### ASSIGNED TASK 1
In the text on ICD placement below, from how many ICD configurations were defibrillation shocks applied to determine defibrillation thresholds?
### ASSIGNED TASK 2
List every aim of the study as stated in the text on ICD placement below.

### EXERCISE TEXT
========================

Placement of implantable cardioverter‐defibrillators in paediatric and congenital heart defect patients: a pipeline for model generation and simulation prediction of optimal configurations
Published online on July 23, 2013
Abstract
•
Implantable cardioverter‐defibrillators (ICDs) with transvenous leads often cannot be implanted in a standard manner in paediatric and congenital heart defect (CHD) patients. Currently, there is no reliable approach to predict the optimal ICD placement in these patients.
•
A pipeline for constructing personalized, electrophysiological heart–torso models from clinical magnetic resonance imaging scans was developed and applied to a paediatric CHD patient.
•
Optimal ICD placement was determined using patient‐specific simulations of the defibrillation process. In a patient with tricuspid valve atresia, two configurations with epicardial leads were found to have the lowest defibrillation threshold.
•
We demonstrated that determining extracellular potential (Φe) gradients during the shock – without actually simulating defibrillation – was not sufficient to predict defibrillation success or failure.
•
Using the proposed methodology, the optimal ICD placement in paediatric/CHD patients can be predicted computationally, which could reduce defibrillation energy if the pipeline is used as part of ICD implantation planning.
Abstract There is currently no reliable way of predicting the optimal implantable cardioverter‐defibrillator (ICD) placement in paediatric and congenital heart defect (CHD) patients. This study aimed to: (1) develop a new image processing pipeline for constructing patient‐specific heart–torso models from clinical magnetic resonance images (MRIs); (2) use the pipeline to determine the optimal ICD configuration in a paediatric tricuspid valve atresia patient; (3) establish whether the widely used criterion of shock‐induced extracellular potential (Φe) gradients ≥5 V cm−1 in ≥95% of ventricular volume predicts defibrillation success. A biophysically detailed heart–torso model was generated from patient MRIs. Because transvenous access was impossible, three subcutaneous and three epicardial lead placement sites were identified along with five ICD scan locations. Ventricular fibrillation was induced, and defibrillation shocks were applied from 11 ICD configurations to determine defibrillation thresholds (DFTs). Two configurations with epicardial leads resulted in the lowest DFTs overall and were thus considered optimal. Three configurations shared the lowest DFT among subcutaneous lead ICDs. The Φe gradient criterion was an inadequate predictor of defibrillation success, as defibrillation failed in numerous instances even when 100% of the myocardium experienced such gradients. In conclusion, we have developed a new image processing pipeline and applied it to a CHD patient to construct the first active heart–torso model from clinical MRIs.

========================

[Recorded data]
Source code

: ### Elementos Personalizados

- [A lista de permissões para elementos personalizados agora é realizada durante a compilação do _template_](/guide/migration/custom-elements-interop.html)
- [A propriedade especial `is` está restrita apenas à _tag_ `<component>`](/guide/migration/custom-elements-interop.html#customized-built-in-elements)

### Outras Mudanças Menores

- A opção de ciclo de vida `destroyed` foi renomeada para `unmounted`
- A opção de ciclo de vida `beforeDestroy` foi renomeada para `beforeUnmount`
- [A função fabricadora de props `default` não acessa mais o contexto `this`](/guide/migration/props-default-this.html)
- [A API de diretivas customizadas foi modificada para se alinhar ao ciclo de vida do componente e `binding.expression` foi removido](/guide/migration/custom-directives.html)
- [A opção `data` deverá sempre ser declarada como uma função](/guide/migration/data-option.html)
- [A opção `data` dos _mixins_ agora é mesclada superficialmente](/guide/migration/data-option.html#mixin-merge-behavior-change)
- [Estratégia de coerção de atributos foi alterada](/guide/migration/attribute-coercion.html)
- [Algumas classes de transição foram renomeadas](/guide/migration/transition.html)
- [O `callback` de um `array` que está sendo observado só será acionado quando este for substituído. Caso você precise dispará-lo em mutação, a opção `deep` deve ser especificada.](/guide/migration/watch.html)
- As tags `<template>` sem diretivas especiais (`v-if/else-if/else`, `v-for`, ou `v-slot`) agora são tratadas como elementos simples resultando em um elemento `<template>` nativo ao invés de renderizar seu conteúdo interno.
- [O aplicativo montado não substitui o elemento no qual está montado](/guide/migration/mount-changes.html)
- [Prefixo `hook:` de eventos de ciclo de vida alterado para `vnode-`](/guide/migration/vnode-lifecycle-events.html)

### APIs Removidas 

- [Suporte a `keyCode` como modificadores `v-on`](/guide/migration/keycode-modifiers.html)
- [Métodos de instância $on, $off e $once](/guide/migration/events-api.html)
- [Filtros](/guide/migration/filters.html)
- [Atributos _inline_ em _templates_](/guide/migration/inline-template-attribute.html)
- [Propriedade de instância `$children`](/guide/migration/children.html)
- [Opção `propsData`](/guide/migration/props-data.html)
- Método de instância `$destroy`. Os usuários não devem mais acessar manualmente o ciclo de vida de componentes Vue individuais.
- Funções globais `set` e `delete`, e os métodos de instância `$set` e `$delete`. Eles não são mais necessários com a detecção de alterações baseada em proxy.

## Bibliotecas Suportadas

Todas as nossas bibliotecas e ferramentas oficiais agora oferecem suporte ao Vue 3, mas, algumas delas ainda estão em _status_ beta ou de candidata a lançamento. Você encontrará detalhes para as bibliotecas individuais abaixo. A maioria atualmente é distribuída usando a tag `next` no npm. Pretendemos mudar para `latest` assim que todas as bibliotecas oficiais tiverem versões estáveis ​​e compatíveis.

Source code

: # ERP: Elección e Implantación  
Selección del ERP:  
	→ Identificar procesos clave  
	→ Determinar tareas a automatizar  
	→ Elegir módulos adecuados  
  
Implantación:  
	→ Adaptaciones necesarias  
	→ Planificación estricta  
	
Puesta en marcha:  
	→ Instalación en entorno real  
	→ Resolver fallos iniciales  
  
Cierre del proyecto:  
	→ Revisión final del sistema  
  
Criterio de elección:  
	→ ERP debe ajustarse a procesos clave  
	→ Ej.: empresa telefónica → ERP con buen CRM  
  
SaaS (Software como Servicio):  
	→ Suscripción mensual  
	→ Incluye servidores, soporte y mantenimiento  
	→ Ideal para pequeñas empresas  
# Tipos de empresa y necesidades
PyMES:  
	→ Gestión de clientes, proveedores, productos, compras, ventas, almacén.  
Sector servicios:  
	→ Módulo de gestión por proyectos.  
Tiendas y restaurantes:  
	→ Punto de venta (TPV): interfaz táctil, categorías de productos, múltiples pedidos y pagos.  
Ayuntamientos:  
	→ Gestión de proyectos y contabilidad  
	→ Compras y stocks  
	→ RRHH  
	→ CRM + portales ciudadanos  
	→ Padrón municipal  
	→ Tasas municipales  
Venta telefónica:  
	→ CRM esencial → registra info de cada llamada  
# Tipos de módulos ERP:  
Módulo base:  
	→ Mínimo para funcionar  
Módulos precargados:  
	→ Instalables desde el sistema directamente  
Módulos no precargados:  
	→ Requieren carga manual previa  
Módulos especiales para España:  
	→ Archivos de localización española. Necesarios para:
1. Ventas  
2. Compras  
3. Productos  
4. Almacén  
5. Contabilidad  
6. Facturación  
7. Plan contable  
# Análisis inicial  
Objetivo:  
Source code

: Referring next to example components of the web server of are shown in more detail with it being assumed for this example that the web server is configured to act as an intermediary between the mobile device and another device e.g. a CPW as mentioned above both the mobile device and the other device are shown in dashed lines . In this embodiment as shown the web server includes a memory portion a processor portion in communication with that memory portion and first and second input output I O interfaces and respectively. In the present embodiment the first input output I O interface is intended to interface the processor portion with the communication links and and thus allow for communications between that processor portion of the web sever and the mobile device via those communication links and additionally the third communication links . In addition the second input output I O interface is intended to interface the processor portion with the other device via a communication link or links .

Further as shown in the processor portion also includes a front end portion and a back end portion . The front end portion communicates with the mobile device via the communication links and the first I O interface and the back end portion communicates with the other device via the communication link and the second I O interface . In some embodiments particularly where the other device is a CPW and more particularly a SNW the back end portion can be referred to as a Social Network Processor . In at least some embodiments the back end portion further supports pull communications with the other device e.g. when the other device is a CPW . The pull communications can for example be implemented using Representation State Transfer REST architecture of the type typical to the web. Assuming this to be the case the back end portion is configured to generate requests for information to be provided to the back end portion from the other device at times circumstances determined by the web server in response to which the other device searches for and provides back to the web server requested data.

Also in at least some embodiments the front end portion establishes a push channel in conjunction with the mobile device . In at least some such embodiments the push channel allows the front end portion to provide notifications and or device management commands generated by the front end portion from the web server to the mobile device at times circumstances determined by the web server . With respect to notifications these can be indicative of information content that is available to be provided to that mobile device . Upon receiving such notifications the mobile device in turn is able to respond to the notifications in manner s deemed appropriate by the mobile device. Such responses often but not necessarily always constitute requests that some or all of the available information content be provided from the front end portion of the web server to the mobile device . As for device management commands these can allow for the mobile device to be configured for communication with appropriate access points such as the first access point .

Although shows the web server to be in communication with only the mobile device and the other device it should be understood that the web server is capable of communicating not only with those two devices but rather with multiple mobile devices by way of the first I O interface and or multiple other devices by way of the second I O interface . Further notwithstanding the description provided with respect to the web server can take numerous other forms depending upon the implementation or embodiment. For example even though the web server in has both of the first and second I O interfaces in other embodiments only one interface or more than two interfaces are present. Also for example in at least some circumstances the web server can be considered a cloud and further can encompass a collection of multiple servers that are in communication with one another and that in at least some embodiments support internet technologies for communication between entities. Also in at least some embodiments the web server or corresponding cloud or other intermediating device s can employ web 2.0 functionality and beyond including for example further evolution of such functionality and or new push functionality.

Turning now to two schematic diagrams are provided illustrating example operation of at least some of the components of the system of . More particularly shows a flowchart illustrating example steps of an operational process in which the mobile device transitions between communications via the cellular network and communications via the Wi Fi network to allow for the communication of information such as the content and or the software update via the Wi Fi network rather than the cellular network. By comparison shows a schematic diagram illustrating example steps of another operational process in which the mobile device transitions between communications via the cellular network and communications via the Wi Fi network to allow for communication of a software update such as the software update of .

========================

### WRITTEN ANSWER 1
11

### WRITTEN ANSWER 2
1. Develop a new image processing pipeline for constructing patient-specific heart–torso models from clinical magnetic resonance images (MRIs).
2. Use the pipeline to determine the optimal ICD configuration in a paediatric tricuspid valve atresia patient.
3. Establish whether the widely used criterion of shock-induced extracellular potential (Φe) gradients ≥5 V cm−1 in ≥95% of ventricular volume predicts defibrillation success.